Most high school students experience tumultuous stress whether it’s during college app season, studying for the SATs, or even finding a date to take to prom. Nonetheless, stress is part of any student’s life and an outlet for stress can be very hard to find. Some resort to drugs and alcohol while others stuff themselves with Ben and Jerry’s Ice Cream. There are varied methods in relieving one’s stress but experts found that one in particular shows the most therapeutic value: blogging.
Rather than diary-keeping, blogging proved to be the more effective way for adolescents to relieve their stress. The study conducted by Meyran Boniel-Nissim and Azy Barak kept track of 161 high school students (124 girls and 37 boys) who stated they have difficulty making and/or relating to friends.
These students were split into 6 separate groups. Two groups were told to blog online about their social difficulties, with one of the two groups to open their posts to comments. The other two groups also were told to blog online but about anything they wanted, with again one of the two groups to open their posts to comments. The last two groups, as the control groups, were told to write in diaries or do nothing at all.

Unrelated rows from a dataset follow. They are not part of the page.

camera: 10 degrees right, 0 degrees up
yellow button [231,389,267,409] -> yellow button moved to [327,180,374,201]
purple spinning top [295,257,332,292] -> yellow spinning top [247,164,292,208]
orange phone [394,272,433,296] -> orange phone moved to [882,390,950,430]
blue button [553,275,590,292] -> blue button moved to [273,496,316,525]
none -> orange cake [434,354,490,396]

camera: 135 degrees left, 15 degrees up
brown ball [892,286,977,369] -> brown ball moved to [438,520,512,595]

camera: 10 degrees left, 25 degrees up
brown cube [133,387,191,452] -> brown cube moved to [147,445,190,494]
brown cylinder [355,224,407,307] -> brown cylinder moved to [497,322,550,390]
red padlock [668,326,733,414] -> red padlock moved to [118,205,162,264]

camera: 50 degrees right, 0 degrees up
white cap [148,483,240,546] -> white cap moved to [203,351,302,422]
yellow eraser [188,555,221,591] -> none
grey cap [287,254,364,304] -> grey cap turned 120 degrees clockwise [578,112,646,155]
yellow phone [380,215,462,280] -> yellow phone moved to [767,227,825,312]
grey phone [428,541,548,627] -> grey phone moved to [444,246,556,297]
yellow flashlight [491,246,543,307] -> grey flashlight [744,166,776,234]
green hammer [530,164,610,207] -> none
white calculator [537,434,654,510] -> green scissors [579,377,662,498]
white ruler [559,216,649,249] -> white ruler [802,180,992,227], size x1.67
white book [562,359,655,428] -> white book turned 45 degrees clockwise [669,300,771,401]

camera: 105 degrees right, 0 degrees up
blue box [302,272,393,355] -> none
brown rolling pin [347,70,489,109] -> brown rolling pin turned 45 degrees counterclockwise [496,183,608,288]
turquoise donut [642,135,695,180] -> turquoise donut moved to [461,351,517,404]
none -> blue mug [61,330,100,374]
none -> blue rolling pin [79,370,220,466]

The group of students, who blogged about their problems and had posts open to comments, exhibited the greatest improvement in mood.
More and more teenagers are growing dependent on the internet, not only for pastime but also for stress relief. The process of channeling one’s stress into words for online strangers seems to be the cure for many teenagers who have trouble seeking therapy or consoling with friends and family. Although venting out one’s problems with another person may seem like the best option in taking the load off of one’s mind, many teenagers find it difficult to speak with others on a vulnerable, intimate level so they turn to blogging.
Many can’t help but to express concern over our generation’s infatuation with social networking and online pleasures. On average, teenagers spend more than 4 hours on the internet and have grown accustomed to depending on it for virtually everything, even for emotional support and stress relief.
As the modern world rapidly changes and advances technologically, will teenagers turn to the internet more than the people around them? Is blogging as therapy a justification for spending more hours online? How will one overcome social difficulties if one refrains from facing them? These questions should be heavily considered in a technologically consumed society.